'Baby fever' affects men too

'Baby fever' affects men too

''Baby fever'' is usually associated with women, who suddenly become conscious of their maternal urges. But, a team at Kansas State University has now claimed that men too suffer from the phenomenon.

“Baby fever is this idea out in popular media that at some point in their lives, people get this sudden change in their desire to have children. While it is often portrayed in women, we noticed it in men, too,” Gary Brase, who led the study, was quoted by the Daily Mail as saying.

In their study, the researchers started by applying three different theoretical viewpoints about baby fever. One is the socio-cultural view: People want to have a baby because they are taught gender roles. Women think they should have children because society dictates that is what they are supposed to do.

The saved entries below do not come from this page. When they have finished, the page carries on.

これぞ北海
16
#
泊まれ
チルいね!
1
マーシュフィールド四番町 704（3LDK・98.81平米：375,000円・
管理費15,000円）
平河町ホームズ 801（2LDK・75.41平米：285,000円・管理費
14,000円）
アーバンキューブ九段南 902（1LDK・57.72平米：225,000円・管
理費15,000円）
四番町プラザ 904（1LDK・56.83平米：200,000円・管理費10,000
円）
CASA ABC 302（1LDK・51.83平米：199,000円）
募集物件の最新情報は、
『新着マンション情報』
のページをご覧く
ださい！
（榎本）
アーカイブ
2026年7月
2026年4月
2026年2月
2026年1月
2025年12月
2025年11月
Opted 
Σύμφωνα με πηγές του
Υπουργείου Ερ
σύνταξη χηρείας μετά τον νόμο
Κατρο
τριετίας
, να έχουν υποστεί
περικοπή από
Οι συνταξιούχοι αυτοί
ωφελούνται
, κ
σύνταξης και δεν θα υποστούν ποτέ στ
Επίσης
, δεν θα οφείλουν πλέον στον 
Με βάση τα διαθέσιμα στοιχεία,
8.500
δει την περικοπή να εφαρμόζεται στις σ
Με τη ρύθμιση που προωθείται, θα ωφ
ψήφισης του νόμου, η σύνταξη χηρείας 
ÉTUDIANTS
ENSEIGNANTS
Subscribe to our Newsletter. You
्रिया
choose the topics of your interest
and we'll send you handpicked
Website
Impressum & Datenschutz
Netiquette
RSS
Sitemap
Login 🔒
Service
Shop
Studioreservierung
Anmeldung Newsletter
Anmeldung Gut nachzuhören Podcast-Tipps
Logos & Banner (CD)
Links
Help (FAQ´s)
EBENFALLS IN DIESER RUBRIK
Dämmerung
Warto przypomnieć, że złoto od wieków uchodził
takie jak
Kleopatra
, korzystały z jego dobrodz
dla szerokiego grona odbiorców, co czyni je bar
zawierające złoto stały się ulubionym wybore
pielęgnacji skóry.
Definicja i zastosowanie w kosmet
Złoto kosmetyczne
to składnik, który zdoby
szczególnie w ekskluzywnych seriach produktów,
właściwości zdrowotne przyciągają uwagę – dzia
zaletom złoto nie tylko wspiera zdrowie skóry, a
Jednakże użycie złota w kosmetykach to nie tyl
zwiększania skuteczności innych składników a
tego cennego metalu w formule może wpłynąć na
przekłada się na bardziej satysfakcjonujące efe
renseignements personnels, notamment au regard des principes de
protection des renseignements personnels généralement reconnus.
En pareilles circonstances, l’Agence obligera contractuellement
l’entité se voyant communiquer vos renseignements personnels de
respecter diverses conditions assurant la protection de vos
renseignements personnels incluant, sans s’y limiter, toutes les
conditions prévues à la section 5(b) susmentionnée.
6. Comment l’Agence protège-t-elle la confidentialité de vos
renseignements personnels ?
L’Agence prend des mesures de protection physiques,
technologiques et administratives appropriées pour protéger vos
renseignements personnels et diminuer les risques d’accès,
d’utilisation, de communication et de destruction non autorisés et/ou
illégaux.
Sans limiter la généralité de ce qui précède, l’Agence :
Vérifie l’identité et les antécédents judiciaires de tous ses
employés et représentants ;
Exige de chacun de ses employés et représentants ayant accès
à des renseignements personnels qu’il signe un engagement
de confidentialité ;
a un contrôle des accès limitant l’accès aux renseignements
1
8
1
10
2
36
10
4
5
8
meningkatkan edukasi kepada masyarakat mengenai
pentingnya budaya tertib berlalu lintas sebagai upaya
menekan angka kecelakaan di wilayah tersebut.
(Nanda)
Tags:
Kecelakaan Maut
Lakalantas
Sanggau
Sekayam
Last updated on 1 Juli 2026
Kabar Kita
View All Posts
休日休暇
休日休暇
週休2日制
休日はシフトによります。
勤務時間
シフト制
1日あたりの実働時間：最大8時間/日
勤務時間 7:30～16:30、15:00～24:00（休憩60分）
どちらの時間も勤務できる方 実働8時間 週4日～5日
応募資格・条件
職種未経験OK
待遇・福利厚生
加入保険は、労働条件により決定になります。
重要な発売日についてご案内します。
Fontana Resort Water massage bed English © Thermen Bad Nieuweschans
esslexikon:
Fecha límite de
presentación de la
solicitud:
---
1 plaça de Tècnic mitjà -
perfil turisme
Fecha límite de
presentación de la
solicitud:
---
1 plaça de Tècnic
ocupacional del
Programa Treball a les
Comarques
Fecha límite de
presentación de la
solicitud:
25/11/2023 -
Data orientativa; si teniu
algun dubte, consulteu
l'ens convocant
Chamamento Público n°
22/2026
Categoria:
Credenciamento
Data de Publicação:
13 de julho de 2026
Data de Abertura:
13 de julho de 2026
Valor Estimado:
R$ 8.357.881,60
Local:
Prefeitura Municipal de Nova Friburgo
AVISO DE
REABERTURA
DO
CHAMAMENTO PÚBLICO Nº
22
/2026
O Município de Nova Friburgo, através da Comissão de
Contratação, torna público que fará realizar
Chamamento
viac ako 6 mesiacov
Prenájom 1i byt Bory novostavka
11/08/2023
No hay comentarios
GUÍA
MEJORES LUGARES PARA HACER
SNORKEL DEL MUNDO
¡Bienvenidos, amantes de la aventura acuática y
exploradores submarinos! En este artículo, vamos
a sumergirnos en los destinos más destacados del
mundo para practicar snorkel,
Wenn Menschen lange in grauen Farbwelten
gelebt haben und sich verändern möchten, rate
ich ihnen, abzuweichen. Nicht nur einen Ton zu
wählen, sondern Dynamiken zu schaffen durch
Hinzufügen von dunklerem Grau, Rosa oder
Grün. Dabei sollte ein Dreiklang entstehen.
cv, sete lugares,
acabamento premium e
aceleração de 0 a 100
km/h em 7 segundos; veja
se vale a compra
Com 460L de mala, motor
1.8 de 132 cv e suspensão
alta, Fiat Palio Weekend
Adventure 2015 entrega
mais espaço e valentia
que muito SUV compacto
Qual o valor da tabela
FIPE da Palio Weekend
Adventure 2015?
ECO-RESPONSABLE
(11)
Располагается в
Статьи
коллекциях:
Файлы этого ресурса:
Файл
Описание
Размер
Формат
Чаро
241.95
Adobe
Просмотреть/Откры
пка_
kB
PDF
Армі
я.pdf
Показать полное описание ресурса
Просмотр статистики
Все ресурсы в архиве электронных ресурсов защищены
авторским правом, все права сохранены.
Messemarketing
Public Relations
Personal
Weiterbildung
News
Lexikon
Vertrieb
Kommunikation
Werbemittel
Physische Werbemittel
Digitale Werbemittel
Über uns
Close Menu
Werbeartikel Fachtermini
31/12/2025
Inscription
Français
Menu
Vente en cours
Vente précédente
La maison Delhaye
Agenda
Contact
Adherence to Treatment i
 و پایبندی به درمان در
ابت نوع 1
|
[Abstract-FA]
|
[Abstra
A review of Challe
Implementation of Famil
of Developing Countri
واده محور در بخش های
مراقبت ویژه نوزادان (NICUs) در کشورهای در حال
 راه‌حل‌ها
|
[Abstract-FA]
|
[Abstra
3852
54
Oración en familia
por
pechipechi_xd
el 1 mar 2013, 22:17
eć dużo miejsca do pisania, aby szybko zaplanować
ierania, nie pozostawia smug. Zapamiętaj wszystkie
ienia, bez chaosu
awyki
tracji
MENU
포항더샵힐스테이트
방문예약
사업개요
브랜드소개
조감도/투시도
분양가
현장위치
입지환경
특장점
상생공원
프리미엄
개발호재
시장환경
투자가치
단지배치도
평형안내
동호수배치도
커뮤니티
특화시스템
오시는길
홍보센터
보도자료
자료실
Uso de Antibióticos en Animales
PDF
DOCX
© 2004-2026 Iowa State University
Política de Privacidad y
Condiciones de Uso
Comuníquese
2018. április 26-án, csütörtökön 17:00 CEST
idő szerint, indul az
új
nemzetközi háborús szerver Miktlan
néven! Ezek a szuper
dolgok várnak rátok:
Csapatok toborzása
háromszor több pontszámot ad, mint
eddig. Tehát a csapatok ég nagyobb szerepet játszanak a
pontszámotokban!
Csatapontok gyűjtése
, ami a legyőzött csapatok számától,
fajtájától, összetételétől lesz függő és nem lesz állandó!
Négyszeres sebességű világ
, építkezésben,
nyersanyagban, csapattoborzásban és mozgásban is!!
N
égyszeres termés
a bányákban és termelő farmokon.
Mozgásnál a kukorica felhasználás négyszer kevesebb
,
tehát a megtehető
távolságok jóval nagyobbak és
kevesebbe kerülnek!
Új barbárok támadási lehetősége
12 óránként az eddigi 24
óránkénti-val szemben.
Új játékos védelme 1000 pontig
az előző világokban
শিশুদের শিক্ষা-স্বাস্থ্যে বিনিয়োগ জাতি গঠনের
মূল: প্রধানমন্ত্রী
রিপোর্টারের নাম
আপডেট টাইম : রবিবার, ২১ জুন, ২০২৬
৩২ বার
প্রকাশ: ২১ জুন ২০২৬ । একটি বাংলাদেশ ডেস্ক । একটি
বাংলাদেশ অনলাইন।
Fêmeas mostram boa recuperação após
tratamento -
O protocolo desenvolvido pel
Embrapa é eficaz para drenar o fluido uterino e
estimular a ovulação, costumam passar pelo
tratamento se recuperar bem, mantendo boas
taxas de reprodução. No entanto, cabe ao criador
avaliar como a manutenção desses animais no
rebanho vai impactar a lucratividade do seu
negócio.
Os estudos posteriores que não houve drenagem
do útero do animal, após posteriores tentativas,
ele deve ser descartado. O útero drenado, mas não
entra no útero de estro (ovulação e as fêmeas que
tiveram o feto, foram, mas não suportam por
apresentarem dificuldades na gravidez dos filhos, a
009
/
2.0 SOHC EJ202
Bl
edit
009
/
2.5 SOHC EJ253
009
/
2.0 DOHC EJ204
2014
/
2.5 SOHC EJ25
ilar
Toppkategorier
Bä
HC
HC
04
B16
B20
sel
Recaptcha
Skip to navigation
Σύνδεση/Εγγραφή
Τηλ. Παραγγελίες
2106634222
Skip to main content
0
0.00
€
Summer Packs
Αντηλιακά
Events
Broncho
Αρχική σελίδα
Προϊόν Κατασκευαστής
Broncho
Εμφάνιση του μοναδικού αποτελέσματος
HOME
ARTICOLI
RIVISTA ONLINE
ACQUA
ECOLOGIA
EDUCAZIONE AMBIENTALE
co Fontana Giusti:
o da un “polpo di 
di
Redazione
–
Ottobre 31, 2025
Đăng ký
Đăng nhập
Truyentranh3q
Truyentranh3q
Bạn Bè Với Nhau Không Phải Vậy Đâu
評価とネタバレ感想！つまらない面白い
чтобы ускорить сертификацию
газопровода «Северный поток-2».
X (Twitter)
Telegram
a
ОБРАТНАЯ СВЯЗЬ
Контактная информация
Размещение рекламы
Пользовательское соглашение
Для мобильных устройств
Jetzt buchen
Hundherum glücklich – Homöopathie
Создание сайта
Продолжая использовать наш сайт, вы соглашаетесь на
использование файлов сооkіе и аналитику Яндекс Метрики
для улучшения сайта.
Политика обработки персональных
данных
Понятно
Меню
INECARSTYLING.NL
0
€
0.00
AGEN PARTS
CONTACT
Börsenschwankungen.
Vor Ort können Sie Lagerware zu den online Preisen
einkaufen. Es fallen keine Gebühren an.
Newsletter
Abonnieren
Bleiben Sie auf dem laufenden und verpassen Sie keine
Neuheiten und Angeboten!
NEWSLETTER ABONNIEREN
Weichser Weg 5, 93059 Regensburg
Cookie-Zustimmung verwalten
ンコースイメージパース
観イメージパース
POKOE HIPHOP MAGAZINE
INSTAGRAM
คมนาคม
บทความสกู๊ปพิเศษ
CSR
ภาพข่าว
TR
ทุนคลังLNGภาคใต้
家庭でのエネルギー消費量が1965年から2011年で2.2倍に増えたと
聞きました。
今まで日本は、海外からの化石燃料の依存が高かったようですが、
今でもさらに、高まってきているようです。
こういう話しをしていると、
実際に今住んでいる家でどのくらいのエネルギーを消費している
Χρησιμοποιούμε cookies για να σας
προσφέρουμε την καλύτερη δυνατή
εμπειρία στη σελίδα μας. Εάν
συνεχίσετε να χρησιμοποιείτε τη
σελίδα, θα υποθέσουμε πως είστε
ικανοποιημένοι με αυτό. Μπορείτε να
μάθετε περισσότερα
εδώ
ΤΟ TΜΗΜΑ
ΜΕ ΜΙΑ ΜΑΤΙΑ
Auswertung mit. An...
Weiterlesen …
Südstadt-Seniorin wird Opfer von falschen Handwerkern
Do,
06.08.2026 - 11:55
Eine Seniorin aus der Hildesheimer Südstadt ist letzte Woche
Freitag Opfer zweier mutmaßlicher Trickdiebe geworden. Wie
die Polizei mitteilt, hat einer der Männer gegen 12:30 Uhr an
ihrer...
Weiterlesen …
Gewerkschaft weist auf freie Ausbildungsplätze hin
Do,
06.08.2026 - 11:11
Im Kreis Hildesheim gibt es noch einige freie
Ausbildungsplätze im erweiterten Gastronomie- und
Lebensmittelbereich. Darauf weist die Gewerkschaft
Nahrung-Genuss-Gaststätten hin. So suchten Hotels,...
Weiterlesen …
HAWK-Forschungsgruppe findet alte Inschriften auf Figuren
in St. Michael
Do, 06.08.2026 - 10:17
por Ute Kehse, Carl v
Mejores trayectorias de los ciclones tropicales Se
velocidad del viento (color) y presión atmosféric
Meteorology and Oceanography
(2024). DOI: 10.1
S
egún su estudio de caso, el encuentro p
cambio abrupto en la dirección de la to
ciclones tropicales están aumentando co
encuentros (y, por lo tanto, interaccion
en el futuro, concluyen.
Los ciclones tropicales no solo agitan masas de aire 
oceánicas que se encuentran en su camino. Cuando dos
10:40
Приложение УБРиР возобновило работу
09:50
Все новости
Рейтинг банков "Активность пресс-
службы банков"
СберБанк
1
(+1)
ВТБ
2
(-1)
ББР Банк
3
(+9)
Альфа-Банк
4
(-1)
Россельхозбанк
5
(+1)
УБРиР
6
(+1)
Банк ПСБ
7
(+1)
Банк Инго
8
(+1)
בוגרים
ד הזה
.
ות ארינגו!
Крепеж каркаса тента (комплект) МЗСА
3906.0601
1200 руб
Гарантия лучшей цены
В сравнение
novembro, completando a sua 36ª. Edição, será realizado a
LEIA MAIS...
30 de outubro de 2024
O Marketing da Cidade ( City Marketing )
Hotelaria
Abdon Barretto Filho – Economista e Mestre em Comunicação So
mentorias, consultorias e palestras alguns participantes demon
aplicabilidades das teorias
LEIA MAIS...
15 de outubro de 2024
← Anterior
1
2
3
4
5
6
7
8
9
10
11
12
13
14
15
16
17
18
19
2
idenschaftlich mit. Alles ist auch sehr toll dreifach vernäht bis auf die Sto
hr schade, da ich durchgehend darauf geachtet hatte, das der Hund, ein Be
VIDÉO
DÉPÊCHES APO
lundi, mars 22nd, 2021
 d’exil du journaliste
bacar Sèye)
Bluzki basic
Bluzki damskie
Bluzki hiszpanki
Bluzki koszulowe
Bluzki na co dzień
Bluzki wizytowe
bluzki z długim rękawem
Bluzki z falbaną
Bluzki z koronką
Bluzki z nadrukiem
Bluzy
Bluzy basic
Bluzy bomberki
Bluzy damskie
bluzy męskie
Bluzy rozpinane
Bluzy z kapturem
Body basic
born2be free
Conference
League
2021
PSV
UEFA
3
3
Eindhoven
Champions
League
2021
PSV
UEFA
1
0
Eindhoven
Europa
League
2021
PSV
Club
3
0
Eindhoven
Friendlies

Another reason is the by-product view: Humans have an ingrained desire to nurture — when they see a cute baby they want to take care of it, and that makes them want a baby of their own. The third is the adaptationist view: Baby fever is an emotional signal — like a suggestion sent from one part of the mind to the other parts — that this could be a good time to have a child.

The researchers then performed experiments to understand people’s desires, particularly the wish to have a baby. Professor Brase said: “Sometimes you may have a desire to have a baby, sometimes you have desires to have money or be famous or have sex. We asked people to tell us where these desires ranked.”

The researchers found that baby fever did exist in both genders. But while women more frequently desired having a child than having sex, men more frequently desired sex than having a child.